The first two extracts are from Playstorming “Crimson Island” by Mikhail Bulgakov. The text is a layered one in which a Russian theatre company is rehearsing a new production about the Revolution for a censor. The production is more of an allegory on revolution and takes place on a non-European island. These clips highlight the playfulness and the struggle of performing a play while reading a text (often for the very first time). They also hopefully reveal how this type of training allows an actor to listen to full-bodied impulses while reading a text and how much camaraderie and development of non-textual relationships can be created in a “first company reading”, particularly around the character of the censor who is sitting on top of the latter in the second clip. In the background is also shown clearly the wall ARTEL used as inspiration throughout its training and devising process.
The second Playstorming clip is from “Flight” by Mikhail Bulgakov. This clip illustrates the scenographic choice of representing bodies with pillows and how exploring these and the wider themes of Civil War as grotesque and embodied characters allows for more playfulness/exploration in each actor and begins to saturate them in the atmosphere, relationships, and moods of the text in ways that a table reading might not.
This first Bodystorming video is part of a much longer improvisation in which the ensemble was developing a shared vocabulary and focusing in particular on listening and exploring from a place of silence (something often underappreciated in fast-paced, car driven cities). The texts are from Bulgakov’s oeuvre and explore in part a recurrent theme of “no document, no man”. The implications of bureaucracy and authoritarianism that ARTEL was exploring through these Bodystorming sessions from prompts presented by Bulgakov and the Russian Revolutions seem to me today even more relevant to explore now in 2016 than they were in 2006.
The second Bodystorming video shows a use of text as song and the improvisational use of dances and gestures the ensemble had been creating and sharing from directorial prompts to imagine the final production as a dance. The music is also being improvised by ensemble members and was part of the ongoing exploration of how much we could generate as ourselves without recruiting other artists into a finalized production process. Near the end of the video is a wonderful example of the ways in which the company was embodying Russian cultural forms through dance training with a Russian dance master.
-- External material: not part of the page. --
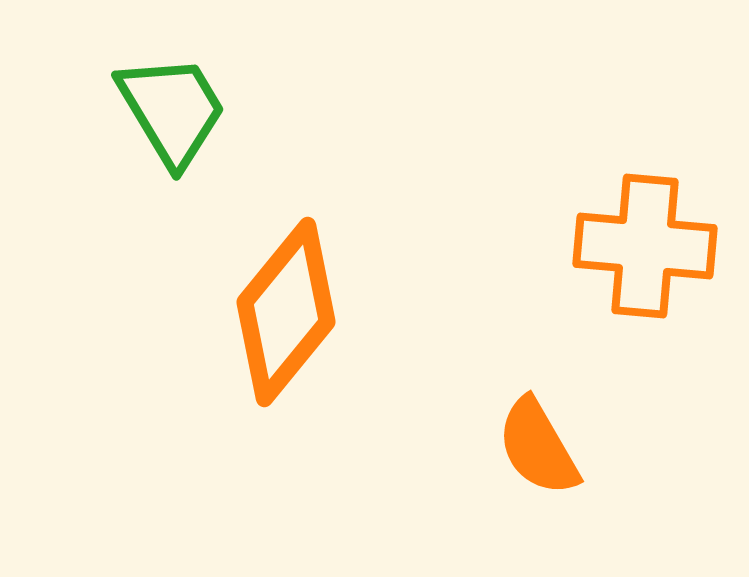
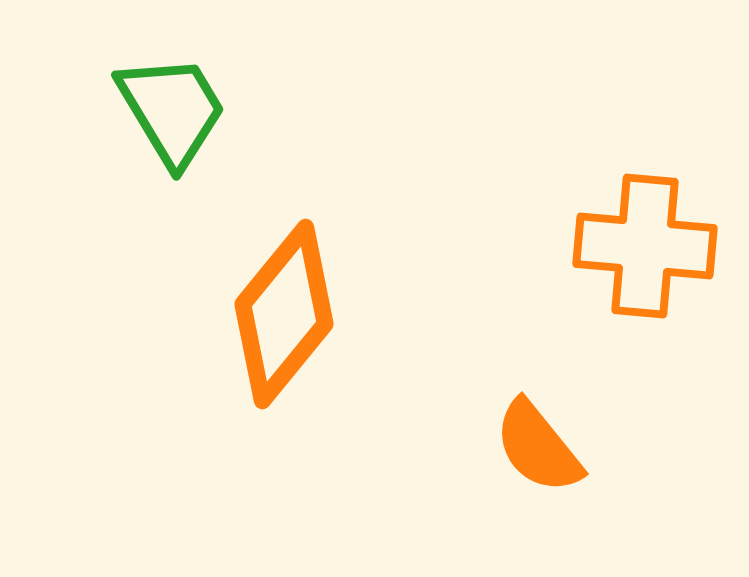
orange diamond: moved 2 px left, 2 px down
orange semicircle: rotated 9 degrees counterclockwise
This final video “Now is the time” is from a Bodystorming session that was directed towards composition. Here the use of lights, objects and song, develop into an improvised ritual. This typifies a celebratory training ARTEL developed around ensemble members birthdays. I have written briefly about this in: Britton, John (ed.) (2013) Encountering Ensemble, London: Methuen Drama Snapshot #16 “Birthday’s Make the Best Training”.
[i] We use ‘ensemble’ as signifier for a processual relationship, a daily commitment to togetherness. See Britton, John (ed.) (2013) Encountering Ensemble, London: Methuen Drama for more, esp. Introduction and Chapter 1.